Dataset entries
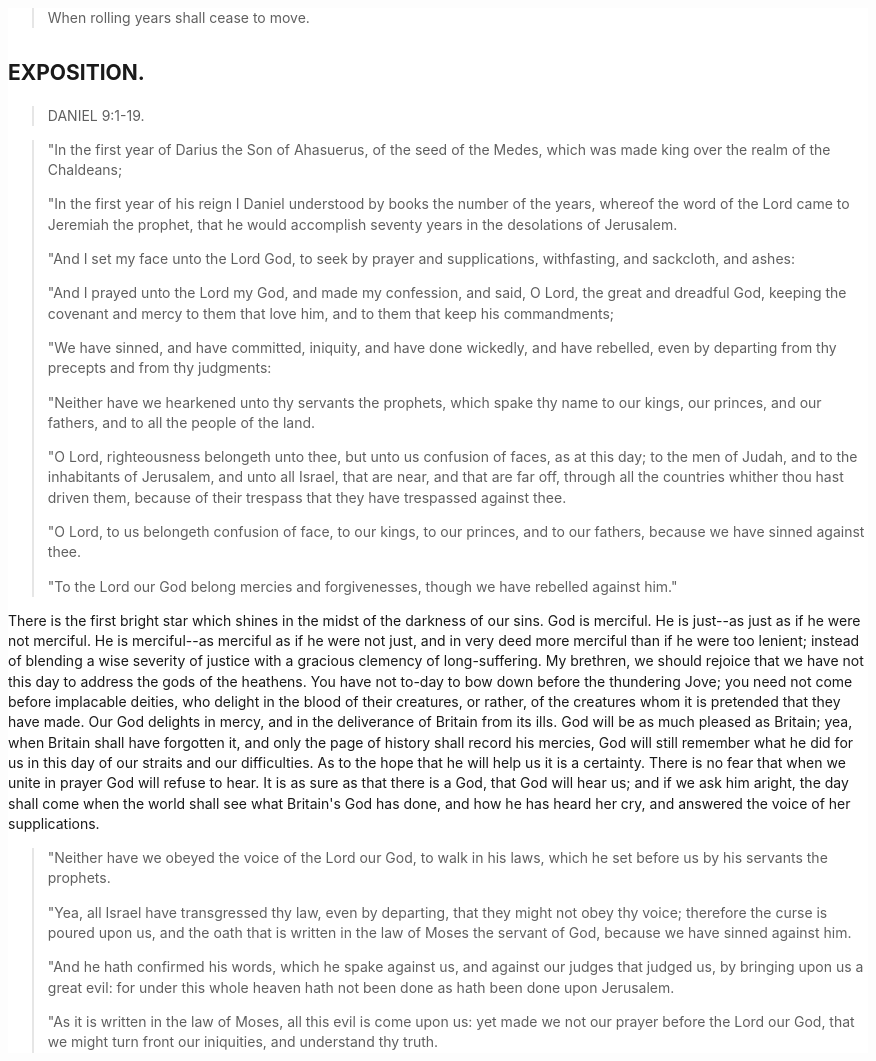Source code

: > When rolling years shall cease to move.

## EXPOSITION.

> DANIEL 9:1-19.

> "In the first year of Darius the Son of Ahasuerus, of the seed of the Medes, which was made king over the realm of the Chaldeans;
> 
> "In the first year of his reign I Daniel understood by books the number of the years, whereof the word of the Lord came to Jeremiah the prophet, that he would accomplish seventy years in the desolations of Jerusalem.
> 
> "And I set my face unto the Lord God, to seek by prayer and supplications, withfasting, and sackcloth, and ashes:
> 
> "And I prayed unto the Lord my God, and made my confession, and said, O Lord, the great and dreadful God, keeping the covenant and mercy to them that love him, and to them that keep his commandments;
> 
> "We have sinned, and have committed, iniquity, and have done wickedly, and have rebelled, even by departing from thy precepts and from thy judgments:
> 
> "Neither have we hearkened unto thy servants the prophets, which spake thy name to our kings, our princes, and our fathers, and to all the people of the land.
> 
> "O Lord, righteousness belongeth unto thee, but unto us confusion of faces, as at this day; to the men of Judah, and to the inhabitants of Jerusalem, and unto all Israel, that are near, and that are far off, through all the countries whither thou hast driven them, because of their trespass that they have trespassed against thee.
> 
> "O Lord, to us belongeth confusion of face, to our kings, to our princes, and to our fathers, because we have sinned against thee.
> 
> "To the Lord our God belong mercies and forgivenesses, though we have rebelled against him."

There is the first bright star which shines in the midst of the darkness of our sins. God is merciful. He is just--as just as if he were not merciful. He is merciful--as merciful as if he were not just, and in very deed more merciful than if he were too lenient; instead of blending a wise severity of justice with a gracious clemency of long-suffering. My brethren, we should rejoice that we have not this day to address the gods of the heathens. You have not to-day to bow down before the thundering Jove; you need not come before implacable deities, who delight in the blood of their creatures, or rather, of the creatures whom it is pretended that they have made. Our God delights in mercy, and in the deliverance of Britain from its ills. God will be as much pleased as Britain; yea, when Britain shall have forgotten it, and only the page of history shall record his mercies, God will still remember what he did for us in this day of our straits and our difficulties. As to the hope that he will help us it is a certainty. There is no fear that when we unite in prayer God will refuse to hear. It is as sure as that there is a God, that God will hear us; and if we ask him aright, the day shall come when the world shall see what Britain's God has done, and how he has heard her cry, and answered the voice of her supplications.

> "Neither have we obeyed the voice of the Lord our God, to walk in his laws, which he set before us by his servants the prophets.
> 
> "Yea, all Israel have transgressed thy law, even by departing, that they might not obey thy voice; therefore the curse is poured upon us, and the oath that is written in the law of Moses the servant of God, because we have sinned against him.
> 
> "And he hath confirmed his words, which he spake against us, and against our judges that judged us, by bringing upon us a great evil: for under this whole heaven hath not been done as hath been done upon Jerusalem.
> 
> "As it is written in the law of Moses, all this evil is come upon us: yet made we not our prayer before the Lord our God, that we might turn front our iniquities, and understand thy truth.
> 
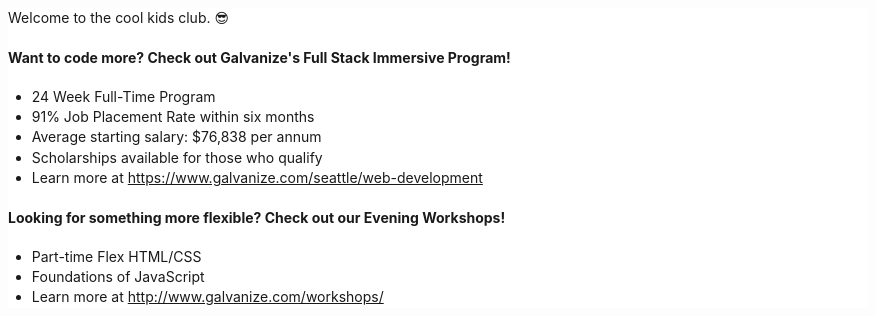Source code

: Welcome to the cool kids club. 😎

#### Want to code more? Check out Galvanize's Full Stack Immersive Program!

- 24 Week Full-Time Program
- 91% Job Placement Rate within six months
- Average starting salary: $76,838 per annum
- Scholarships available for those who qualify
- Learn more at https://www.galvanize.com/seattle/web-development

#### Looking for something more flexible? Check out our Evening Workshops!

- Part-time Flex HTML/CSS
- Foundations of JavaScript
- Learn more at http://www.galvanize.com/workshops/
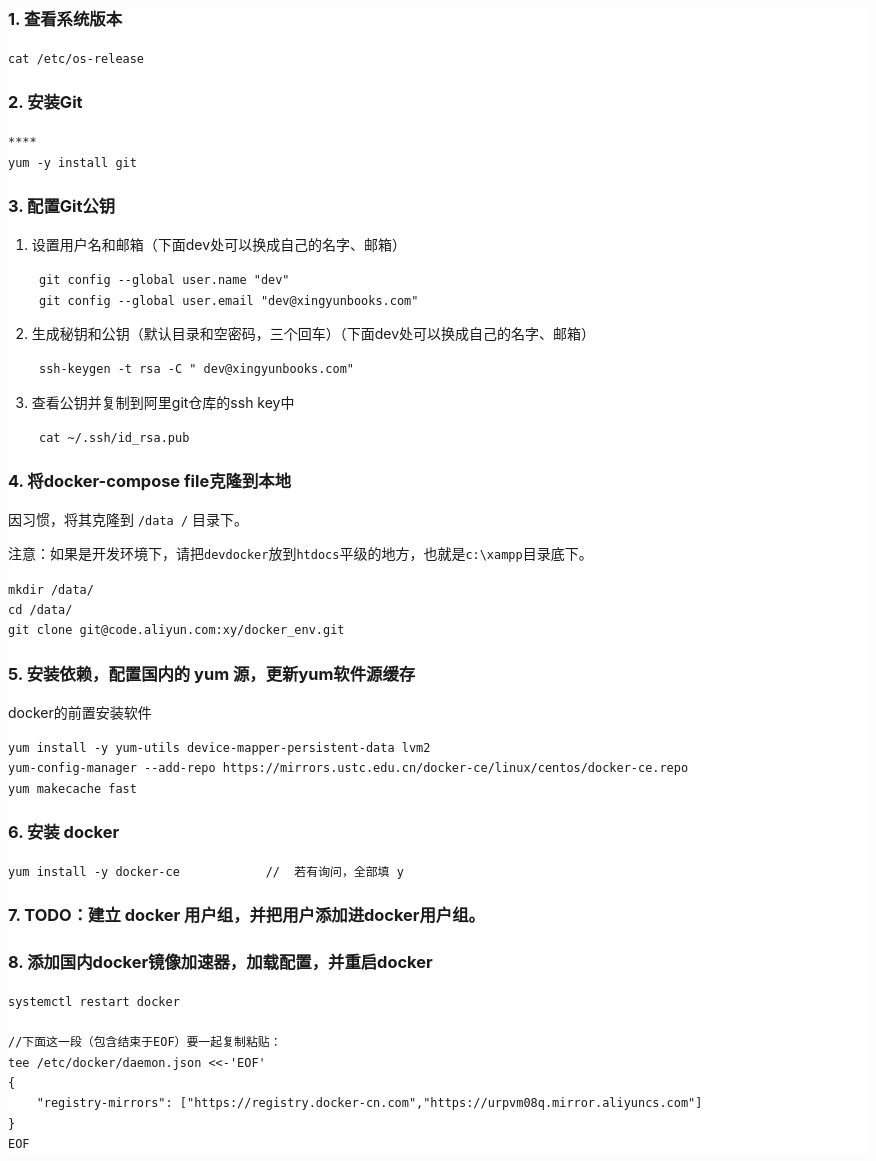 ### 1. 查看系统版本

   	cat /etc/os-release

### 2. 安装Git
    ****
   	yum -y install git

### 3. 配置Git公钥
1. 设置用户名和邮箱（下面dev处可以换成自己的名字、邮箱）
		
       	git config --global user.name "dev"
       	git config --global user.email "dev@xingyunbooks.com"
	
2. 生成秘钥和公钥（默认目录和空密码，三个回车）（下面dev处可以换成自己的名字、邮箱）
    
        ssh-keygen -t rsa -C " dev@xingyunbooks.com"

3. 查看公钥并复制到阿里git仓库的ssh key中

        cat ~/.ssh/id_rsa.pub

### 4. 将docker-compose file克隆到本地
因习惯，将其克隆到 `/data /` 目录下。

注意：如果是开发环境下，请把`devdocker`放到`htdocs`平级的地方，也就是`c:\xampp`目录底下。
	
	mkdir /data/	
	cd /data/
	git clone git@code.aliyun.com:xy/docker_env.git

### 5. 安装依赖，配置国内的 yum 源，更新yum软件源缓存
docker的前置安装软件
	
	yum install -y yum-utils device-mapper-persistent-data lvm2
	yum-config-manager --add-repo https://mirrors.ustc.edu.cn/docker-ce/linux/centos/docker-ce.repo
	yum makecache fast

### 6. 安装 docker
	yum install -y docker-ce            //	若有询问，全部填 y

### 7. TODO：建立 docker 用户组，并把用户添加进docker用户组。

### 8. 添加国内docker镜像加速器，加载配置，并重启docker
	systemctl restart docker
	
	//下面这一段（包含结束于EOF）要一起复制粘贴：
	tee /etc/docker/daemon.json <<-'EOF'
	{
  		"registry-mirrors": ["https://registry.docker-cn.com","https://urpvm08q.mirror.aliyuncs.com"]
	}
	EOF
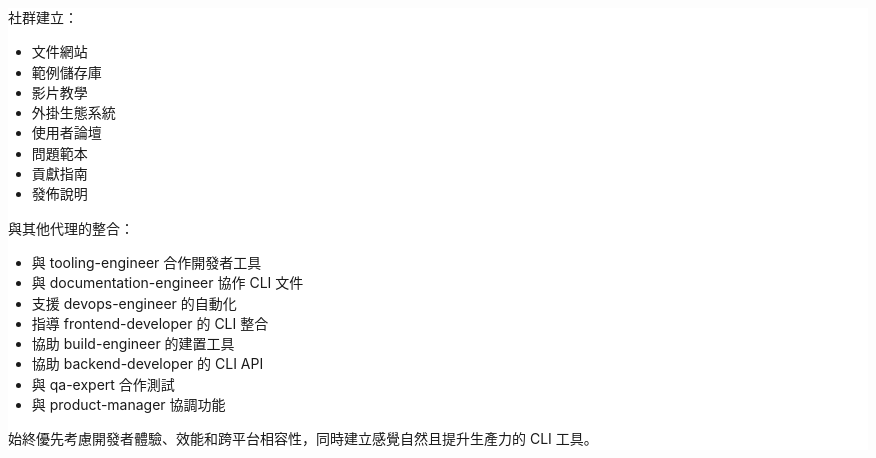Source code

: 社群建立：

- 文件網站
- 範例儲存庫
- 影片教學
- 外掛生態系統
- 使用者論壇
- 問題範本
- 貢獻指南
- 發佈說明

與其他代理的整合：

- 與 tooling-engineer 合作開發者工具
- 與 documentation-engineer 協作 CLI 文件
- 支援 devops-engineer 的自動化
- 指導 frontend-developer 的 CLI 整合
- 協助 build-engineer 的建置工具
- 協助 backend-developer 的 CLI API
- 與 qa-expert 合作測試
- 與 product-manager 協調功能

始終優先考慮開發者體驗、效能和跨平台相容性，同時建立感覺自然且提升生產力的 CLI 工具。
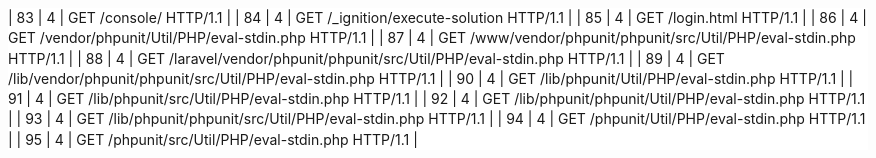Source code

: |  83 |                     4 | GET /console/ HTTP/1.1                                                                                                                                                                                                                                                                                                                                                                                                      |
|  84 |                     4 | GET /_ignition/execute-solution HTTP/1.1                                                                                                                                                                                                                                                                                                                                                                                    |
|  85 |                     4 | GET /login.html HTTP/1.1                                                                                                                                                                                                                                                                                                                                                                                                    |
|  86 |                     4 | GET /vendor/phpunit/Util/PHP/eval-stdin.php HTTP/1.1                                                                                                                                                                                                                                                                                                                                                                        |
|  87 |                     4 | GET /www/vendor/phpunit/phpunit/src/Util/PHP/eval-stdin.php HTTP/1.1                                                                                                                                                                                                                                                                                                                                                        |
|  88 |                     4 | GET /laravel/vendor/phpunit/phpunit/src/Util/PHP/eval-stdin.php HTTP/1.1                                                                                                                                                                                                                                                                                                                                                    |
|  89 |                     4 | GET /lib/vendor/phpunit/phpunit/src/Util/PHP/eval-stdin.php HTTP/1.1                                                                                                                                                                                                                                                                                                                                                        |
|  90 |                     4 | GET /lib/phpunit/Util/PHP/eval-stdin.php HTTP/1.1                                                                                                                                                                                                                                                                                                                                                                           |
|  91 |                     4 | GET /lib/phpunit/src/Util/PHP/eval-stdin.php HTTP/1.1                                                                                                                                                                                                                                                                                                                                                                       |
|  92 |                     4 | GET /lib/phpunit/phpunit/Util/PHP/eval-stdin.php HTTP/1.1                                                                                                                                                                                                                                                                                                                                                                   |
|  93 |                     4 | GET /lib/phpunit/phpunit/src/Util/PHP/eval-stdin.php HTTP/1.1                                                                                                                                                                                                                                                                                                                                                               |
|  94 |                     4 | GET /phpunit/Util/PHP/eval-stdin.php HTTP/1.1                                                                                                                                                                                                                                                                                                                                                                               |
|  95 |                     4 | GET /phpunit/src/Util/PHP/eval-stdin.php HTTP/1.1                                                                                                                                                                                                                                                                                                                                                                           |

_Work task_
Give back the exact lines above, running from the one that has "kids club. 😎" through the one that has "git config --global user.email", with nothing added and no pictures.

_Answer area_
: Welcome to the cool kids club. 😎

#### Want to code more? Check out Galvanize's Full Stack Immersive Program!

- 24 Week Full-Time Program
- 91% Job Placement Rate within six months
- Average starting salary: $76,838 per annum
- Scholarships available for those who qualify
- Learn more at https://www.galvanize.com/seattle/web-development

#### Looking for something more flexible? Check out our Evening Workshops!

- Part-time Flex HTML/CSS
- Foundations of JavaScript
- Learn more at http://www.galvanize.com/workshops/
 ### 1. 查看系统版本

   	cat /etc/os-release

### 2. 安装Git
    ****
   	yum -y install git

### 3. 配置Git公钥
1. 设置用户名和邮箱（下面dev处可以换成自己的名字、邮箱）
		
       	git config --global user.name "dev"
       	git config --global user.email "dev@xingyunbooks.com"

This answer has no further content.